Show that the map $\phi_k : z \mapsto z^k$ from $S^1$ to $S^1$ induces multiplication by $k$ on $H_1.$
This question is appeared in the midterm exam at our institute which I am unable figure out properly as how to proceed. Any help would be highly appreciated.
Thanks!
Well, the answer to this question can be quite short - or quite long depending on your familiarity with algebraic topology. The short answer is: View the generator of $H_1(S^1)$, call it $\gamma$ as the loop which goes around $S^1$ precisely once.

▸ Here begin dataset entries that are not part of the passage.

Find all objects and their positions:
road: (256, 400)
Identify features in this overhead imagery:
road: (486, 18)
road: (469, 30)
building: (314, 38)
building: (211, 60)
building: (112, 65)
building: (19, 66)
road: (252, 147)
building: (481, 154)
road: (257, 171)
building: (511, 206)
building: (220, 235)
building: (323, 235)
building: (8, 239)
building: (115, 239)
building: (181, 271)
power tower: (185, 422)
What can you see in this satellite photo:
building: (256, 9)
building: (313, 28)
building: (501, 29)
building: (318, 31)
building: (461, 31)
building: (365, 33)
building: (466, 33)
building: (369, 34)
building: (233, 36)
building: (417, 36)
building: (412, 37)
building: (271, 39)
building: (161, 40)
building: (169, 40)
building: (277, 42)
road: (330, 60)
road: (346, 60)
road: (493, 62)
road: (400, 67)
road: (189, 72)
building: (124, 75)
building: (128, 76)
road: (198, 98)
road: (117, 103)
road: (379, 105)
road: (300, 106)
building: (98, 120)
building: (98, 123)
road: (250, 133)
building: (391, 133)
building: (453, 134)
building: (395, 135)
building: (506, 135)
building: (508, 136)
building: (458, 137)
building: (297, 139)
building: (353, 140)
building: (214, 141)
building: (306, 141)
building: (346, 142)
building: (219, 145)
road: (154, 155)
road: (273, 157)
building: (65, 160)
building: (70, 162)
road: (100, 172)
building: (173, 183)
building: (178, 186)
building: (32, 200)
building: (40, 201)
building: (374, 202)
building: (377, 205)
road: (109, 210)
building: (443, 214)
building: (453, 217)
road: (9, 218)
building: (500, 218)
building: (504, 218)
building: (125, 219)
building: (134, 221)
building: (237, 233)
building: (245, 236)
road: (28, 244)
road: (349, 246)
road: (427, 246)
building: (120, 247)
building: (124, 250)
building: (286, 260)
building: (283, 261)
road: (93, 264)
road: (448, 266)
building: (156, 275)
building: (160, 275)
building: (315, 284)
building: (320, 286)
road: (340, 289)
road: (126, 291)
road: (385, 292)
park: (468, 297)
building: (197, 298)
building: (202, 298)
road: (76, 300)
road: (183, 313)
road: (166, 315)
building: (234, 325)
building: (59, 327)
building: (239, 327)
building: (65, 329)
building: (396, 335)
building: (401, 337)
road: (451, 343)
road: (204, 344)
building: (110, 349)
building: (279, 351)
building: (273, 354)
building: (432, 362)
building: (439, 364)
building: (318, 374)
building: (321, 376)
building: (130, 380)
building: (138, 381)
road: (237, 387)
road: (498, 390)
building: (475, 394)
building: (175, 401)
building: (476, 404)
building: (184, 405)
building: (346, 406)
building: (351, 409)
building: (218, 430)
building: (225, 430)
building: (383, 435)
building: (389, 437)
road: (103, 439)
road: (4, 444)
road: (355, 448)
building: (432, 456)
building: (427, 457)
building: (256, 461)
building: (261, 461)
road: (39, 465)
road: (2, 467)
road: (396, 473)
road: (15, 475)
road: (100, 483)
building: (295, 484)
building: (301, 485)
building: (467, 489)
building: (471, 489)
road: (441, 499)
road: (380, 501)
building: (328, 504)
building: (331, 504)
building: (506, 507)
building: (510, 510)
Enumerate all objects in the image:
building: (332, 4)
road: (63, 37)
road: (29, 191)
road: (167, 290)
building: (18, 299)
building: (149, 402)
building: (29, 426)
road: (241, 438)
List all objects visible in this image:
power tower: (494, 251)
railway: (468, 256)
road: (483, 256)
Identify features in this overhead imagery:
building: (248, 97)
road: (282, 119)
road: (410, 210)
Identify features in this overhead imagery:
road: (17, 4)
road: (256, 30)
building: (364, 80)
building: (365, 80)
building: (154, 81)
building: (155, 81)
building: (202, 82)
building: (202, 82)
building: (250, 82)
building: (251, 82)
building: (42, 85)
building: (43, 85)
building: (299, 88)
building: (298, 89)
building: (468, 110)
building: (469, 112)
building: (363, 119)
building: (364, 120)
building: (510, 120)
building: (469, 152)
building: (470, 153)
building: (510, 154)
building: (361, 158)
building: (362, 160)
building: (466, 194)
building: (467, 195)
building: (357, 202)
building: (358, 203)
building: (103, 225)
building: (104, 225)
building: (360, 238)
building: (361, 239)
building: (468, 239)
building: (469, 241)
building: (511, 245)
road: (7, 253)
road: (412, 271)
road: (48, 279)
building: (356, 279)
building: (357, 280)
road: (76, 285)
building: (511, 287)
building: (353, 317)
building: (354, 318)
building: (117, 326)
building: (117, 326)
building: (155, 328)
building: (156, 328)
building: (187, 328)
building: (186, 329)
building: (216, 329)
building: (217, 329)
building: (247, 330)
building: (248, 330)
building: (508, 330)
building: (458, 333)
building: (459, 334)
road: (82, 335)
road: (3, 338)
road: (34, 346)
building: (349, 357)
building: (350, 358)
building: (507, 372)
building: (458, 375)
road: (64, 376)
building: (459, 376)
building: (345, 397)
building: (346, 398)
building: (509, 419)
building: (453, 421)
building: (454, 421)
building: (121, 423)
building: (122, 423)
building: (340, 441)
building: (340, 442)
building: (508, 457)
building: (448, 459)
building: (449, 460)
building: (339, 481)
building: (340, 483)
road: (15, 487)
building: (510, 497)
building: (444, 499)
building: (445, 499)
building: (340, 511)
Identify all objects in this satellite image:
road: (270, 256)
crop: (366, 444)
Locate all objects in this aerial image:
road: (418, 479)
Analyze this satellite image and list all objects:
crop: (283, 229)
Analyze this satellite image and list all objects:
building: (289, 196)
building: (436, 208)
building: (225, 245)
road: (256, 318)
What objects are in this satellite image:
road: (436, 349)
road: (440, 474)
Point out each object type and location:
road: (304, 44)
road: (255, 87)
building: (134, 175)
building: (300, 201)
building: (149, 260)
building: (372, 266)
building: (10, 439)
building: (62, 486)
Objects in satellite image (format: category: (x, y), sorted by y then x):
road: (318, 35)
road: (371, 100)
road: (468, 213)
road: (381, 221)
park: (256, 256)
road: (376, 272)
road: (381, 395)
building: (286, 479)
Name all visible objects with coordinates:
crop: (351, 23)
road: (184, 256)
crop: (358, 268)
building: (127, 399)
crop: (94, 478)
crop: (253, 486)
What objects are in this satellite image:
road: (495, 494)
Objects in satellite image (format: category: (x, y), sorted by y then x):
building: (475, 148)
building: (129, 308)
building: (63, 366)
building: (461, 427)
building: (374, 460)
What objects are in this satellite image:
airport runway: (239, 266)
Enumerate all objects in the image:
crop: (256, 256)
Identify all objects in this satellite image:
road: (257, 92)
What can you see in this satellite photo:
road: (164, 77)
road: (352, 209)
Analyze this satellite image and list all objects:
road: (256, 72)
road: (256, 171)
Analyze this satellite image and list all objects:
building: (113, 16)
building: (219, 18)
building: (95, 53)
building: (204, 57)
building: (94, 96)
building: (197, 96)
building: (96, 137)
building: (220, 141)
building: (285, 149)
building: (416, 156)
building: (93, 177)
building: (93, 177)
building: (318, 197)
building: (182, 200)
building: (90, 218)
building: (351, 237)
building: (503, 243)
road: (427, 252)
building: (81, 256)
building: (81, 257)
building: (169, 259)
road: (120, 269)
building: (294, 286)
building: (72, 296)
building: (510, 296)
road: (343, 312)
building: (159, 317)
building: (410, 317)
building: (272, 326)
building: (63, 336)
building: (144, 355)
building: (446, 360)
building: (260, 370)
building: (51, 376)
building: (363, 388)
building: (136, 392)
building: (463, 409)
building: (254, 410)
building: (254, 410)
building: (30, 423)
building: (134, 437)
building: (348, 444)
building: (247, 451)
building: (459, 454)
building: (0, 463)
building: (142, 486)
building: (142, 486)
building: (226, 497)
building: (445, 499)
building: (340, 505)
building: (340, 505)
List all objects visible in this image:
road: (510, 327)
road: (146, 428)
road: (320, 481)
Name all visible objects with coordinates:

Then, the morphism $z \mapsto z^k$ will make $\gamma$ wrap around your $S^1$ precisely $k$-times, and therefore maps $\gamma$ of $H_1(S^1)$ to $k \gamma$. Since it induces multiplication by $k$ on the generator of $H_{1}(S^1)$ it must induce multiplication by $k$ on the whole of $H_1$.
This also agrees with the idea that the degree of a map is equal to the number of pre-images of a generic point - look at the map $z \mapsto z^{k}$, and choose a random point, say $p$, on $S^{1}$ in the image. Then, there are $k$ points in the pre-image which get mapped to $p$ which are $\frac{2\pi}{k}$ radians apart.